Asia Pacific / Crime & Legal

China criminalizes 'insults' to national anthem, even in Hong Kong and Macau

Kyodo

China’s parliament has passed a draft law that criminalizes acts deemed insulting to the national anthem, even if committed in the territories of Hong Kong and Macao, according to a legal affairs official.

The National Anthem Law was passed Friday by the National People’s Congress Standing Committee with 146 votes in support and one in abstention, according to Wu Zheng, head of the state law office of the Legislative Affairs Commission.

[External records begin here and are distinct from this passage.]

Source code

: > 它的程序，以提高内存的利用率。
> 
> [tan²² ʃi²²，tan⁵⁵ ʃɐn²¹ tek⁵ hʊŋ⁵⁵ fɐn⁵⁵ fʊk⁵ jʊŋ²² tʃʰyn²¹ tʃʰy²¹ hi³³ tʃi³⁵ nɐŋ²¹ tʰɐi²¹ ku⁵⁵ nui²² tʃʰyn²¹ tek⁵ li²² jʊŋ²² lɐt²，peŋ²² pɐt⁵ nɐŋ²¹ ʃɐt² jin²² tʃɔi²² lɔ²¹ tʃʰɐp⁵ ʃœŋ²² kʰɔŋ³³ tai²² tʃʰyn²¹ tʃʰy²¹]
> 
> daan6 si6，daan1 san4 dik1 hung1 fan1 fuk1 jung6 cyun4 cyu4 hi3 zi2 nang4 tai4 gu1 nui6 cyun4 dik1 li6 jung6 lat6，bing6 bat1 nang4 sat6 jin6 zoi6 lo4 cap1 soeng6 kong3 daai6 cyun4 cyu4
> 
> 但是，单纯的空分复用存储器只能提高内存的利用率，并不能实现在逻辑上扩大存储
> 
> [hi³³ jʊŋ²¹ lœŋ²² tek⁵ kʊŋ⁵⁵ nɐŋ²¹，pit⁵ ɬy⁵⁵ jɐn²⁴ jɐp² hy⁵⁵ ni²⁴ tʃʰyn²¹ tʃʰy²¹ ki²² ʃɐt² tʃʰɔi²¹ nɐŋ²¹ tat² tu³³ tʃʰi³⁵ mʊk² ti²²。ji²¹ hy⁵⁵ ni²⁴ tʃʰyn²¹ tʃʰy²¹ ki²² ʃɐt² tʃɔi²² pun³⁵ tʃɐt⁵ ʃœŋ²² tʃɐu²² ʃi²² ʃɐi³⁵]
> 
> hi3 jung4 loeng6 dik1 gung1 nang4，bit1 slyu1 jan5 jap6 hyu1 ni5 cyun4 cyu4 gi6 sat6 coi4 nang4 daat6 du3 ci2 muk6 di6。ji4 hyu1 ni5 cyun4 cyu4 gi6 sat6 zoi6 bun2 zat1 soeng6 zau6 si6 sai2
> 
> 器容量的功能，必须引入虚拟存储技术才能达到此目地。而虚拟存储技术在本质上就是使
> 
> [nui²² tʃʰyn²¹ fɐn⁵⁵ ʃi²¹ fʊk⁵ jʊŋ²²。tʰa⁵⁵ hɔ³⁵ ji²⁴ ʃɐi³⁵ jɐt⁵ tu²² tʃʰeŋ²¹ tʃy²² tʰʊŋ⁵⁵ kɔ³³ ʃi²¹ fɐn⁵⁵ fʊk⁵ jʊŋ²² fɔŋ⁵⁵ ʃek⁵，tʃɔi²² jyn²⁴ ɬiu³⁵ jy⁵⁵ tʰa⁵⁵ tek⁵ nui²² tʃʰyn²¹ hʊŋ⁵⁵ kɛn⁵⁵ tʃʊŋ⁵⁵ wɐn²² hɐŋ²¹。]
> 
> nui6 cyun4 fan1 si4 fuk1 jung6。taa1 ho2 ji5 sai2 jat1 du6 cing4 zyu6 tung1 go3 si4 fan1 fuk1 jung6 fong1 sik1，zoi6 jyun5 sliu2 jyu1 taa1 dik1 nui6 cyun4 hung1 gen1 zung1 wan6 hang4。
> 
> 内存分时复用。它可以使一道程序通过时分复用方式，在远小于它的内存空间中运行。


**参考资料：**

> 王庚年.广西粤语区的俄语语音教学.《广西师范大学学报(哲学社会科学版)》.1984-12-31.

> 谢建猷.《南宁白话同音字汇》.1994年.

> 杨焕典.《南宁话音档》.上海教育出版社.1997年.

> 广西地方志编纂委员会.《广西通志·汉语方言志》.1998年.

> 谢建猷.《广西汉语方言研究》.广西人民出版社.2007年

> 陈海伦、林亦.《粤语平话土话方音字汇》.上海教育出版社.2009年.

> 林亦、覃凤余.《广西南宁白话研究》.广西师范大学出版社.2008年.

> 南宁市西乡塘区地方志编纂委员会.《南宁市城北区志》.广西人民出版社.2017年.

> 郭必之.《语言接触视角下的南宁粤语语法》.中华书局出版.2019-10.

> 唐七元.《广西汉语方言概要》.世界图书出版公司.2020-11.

“The National Anthem Law, according to the Basic Laws in Hong Kong and Macao, is a national law to be implemented in the two special administrative regions,” Wu said in a news briefing in Beijing following a NPCSC meeting.

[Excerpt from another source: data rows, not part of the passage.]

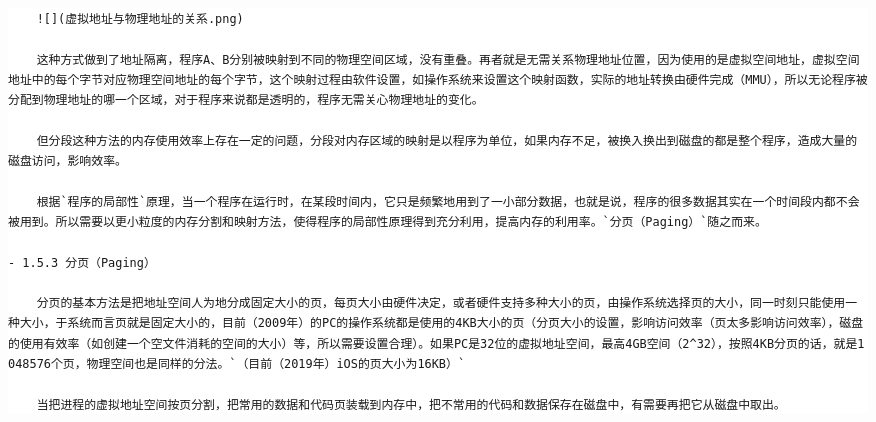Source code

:         ![](虚拟地址与物理地址的关系.png)
        
        这种方式做到了地址隔离，程序A、B分别被映射到不同的物理空间区域，没有重叠。再者就是无需关系物理地址位置，因为使用的是虚拟空间地址，虚拟空间地址中的每个字节对应物理空间地址的每个字节，这个映射过程由软件设置，如操作系统来设置这个映射函数，实际的地址转换由硬件完成（MMU），所以无论程序被分配到物理地址的哪一个区域，对于程序来说都是透明的，程序无需关心物理地址的变化。

        但分段这种方法的内存使用效率上存在一定的问题，分段对内存区域的映射是以程序为单位，如果内存不足，被换入换出到磁盘的都是整个程序，造成大量的磁盘访问，影响效率。
       
        根据`程序的局部性`原理，当一个程序在运行时，在某段时间内，它只是频繁地用到了一小部分数据，也就是说，程序的很多数据其实在一个时间段内都不会被用到。所以需要以更小粒度的内存分割和映射方法，使得程序的局部性原理得到充分利用，提高内存的利用率。`分页（Paging）`随之而来。

    - 1.5.3 分页（Paging）

        分页的基本方法是把地址空间人为地分成固定大小的页，每页大小由硬件决定，或者硬件支持多种大小的页，由操作系统选择页的大小，同一时刻只能使用一种大小，于系统而言页就是固定大小的，目前（2009年）的PC的操作系统都是使用的4KB大小的页（分页大小的设置，影响访问效率（页太多影响访问效率），磁盘的使用有效率（如创建一个空文件消耗的空间的大小）等，所以需要设置合理）。如果PC是32位的虚拟地址空间，最高4GB空间（2^32），按照4KB分页的话，就是1048576个页，物理空间也是同样的分法。`（目前（2019年）iOS的页大小为16KB）`

        当把进程的虚拟地址空间按页分割，把常用的数据和代码页装载到内存中，把不常用的代码和数据保存在磁盘中，有需要再把它从磁盘中取出。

“With the passage by the NPCSC, the National Anthem Law will be annexed in the Basic Law in a timely manner and fully implemented in the two SARs,” she said.

The law, to take effect on Oct. 1, would place protecting the dignity of the national anthem above citizens’ “so-called” freedom of speech and freedom of expression.

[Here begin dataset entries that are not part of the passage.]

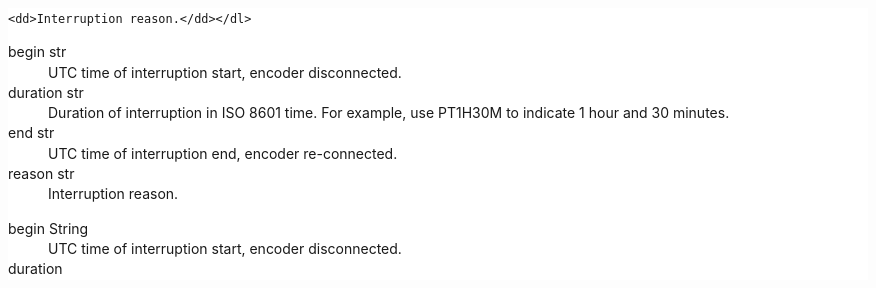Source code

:     <dd>Interruption reason.</dd></dl>
</pulumi-choosable>
</div>

<div>
<pulumi-choosable type="language" values="python">
<dl class="resources-properties"><dt class="property-optional"
            title="Optional">
        <span id="begin_python">
<a data-swiftype-name="resource-property" data-swiftype-type="text" href="#begin_python" style="color: inherit; text-decoration: inherit;">begin</a>
</span>
        <span class="property-indicator"></span>
        <span class="property-type">str</span>
    </dt>
    <dd>UTC time of interruption start, encoder disconnected.</dd><dt class="property-optional"
            title="Optional">
        <span id="duration_python">
<a data-swiftype-name="resource-property" data-swiftype-type="text" href="#duration_python" style="color: inherit; text-decoration: inherit;">duration</a>
</span>
        <span class="property-indicator"></span>
        <span class="property-type">str</span>
    </dt>
    <dd>Duration of interruption in ISO 8601 time. For example, use PT1H30M to indicate 1 hour and 30 minutes.</dd><dt class="property-optional"
            title="Optional">
        <span id="end_python">
<a data-swiftype-name="resource-property" data-swiftype-type="text" href="#end_python" style="color: inherit; text-decoration: inherit;">end</a>
</span>
        <span class="property-indicator"></span>
        <span class="property-type">str</span>
    </dt>
    <dd>UTC time of interruption end, encoder re-connected.</dd><dt class="property-optional"
            title="Optional">
        <span id="reason_python">
<a data-swiftype-name="resource-property" data-swiftype-type="text" href="#reason_python" style="color: inherit; text-decoration: inherit;">reason</a>
</span>
        <span class="property-indicator"></span>
        <span class="property-type">str</span>
    </dt>
    <dd>Interruption reason.</dd></dl>
</pulumi-choosable>
</div>

<div>
<pulumi-choosable type="language" values="yaml">
<dl class="resources-properties"><dt class="property-optional"
            title="Optional">
        <span id="begin_yaml">
<a data-swiftype-name="resource-property" data-swiftype-type="text" href="#begin_yaml" style="color: inherit; text-decoration: inherit;">begin</a>
</span>
        <span class="property-indicator"></span>
        <span class="property-type">String</span>
    </dt>
    <dd>UTC time of interruption start, encoder disconnected.</dd><dt class="property-optional"
            title="Optional">
        <span id="duration_yaml">
<a data-swiftype-name="resource-property" data-swiftype-type="text" href="#duration_yaml" style="color: inherit; text-decoration: inherit;">duration</a>
</span>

“The state has to protect people’s legal rights, but at the same time the people must not abuse freedom and rights. Behaviors that insult national dignity, harm the nation’s feeling and endanger national interests must be pursued and punished according to law,” Wu said.

The law requires people to stand up straight and behave solemnly when the anthem is played at public events, and for the anthem to be played only at “appropriate” occasions.

Maliciously altering the lyrics, the melody, playing the song in a distorted or derogatory way or anything else deemed offensive will be subject to legal consequences.

“Respecting, understanding and learning to sing the national anthem are basic requirements for every citizen. Protecting the dignity of the song equals protecting the dignity of the people,” Wu added.

Soccer fans in Hong Kong booed the national anthem when it was played before two World Cup qualifiers in 2015, when a growing discontent against Chinese rule gained a foothold in the city.

In Hong Kong, Secretary for Justice Rimsky Yuen said local adaptation to the National Anthem Law is needed to make it applicable in Hong Kong, which would “give clear wordings for enforcement, so that basic rights and freedom of Hong Kong people will not be affected.”

There is no timetable for local legislation.

The Chinese national anthem began to be played in Hong Kong after the former British colony was returned to Chinese rule in 1997.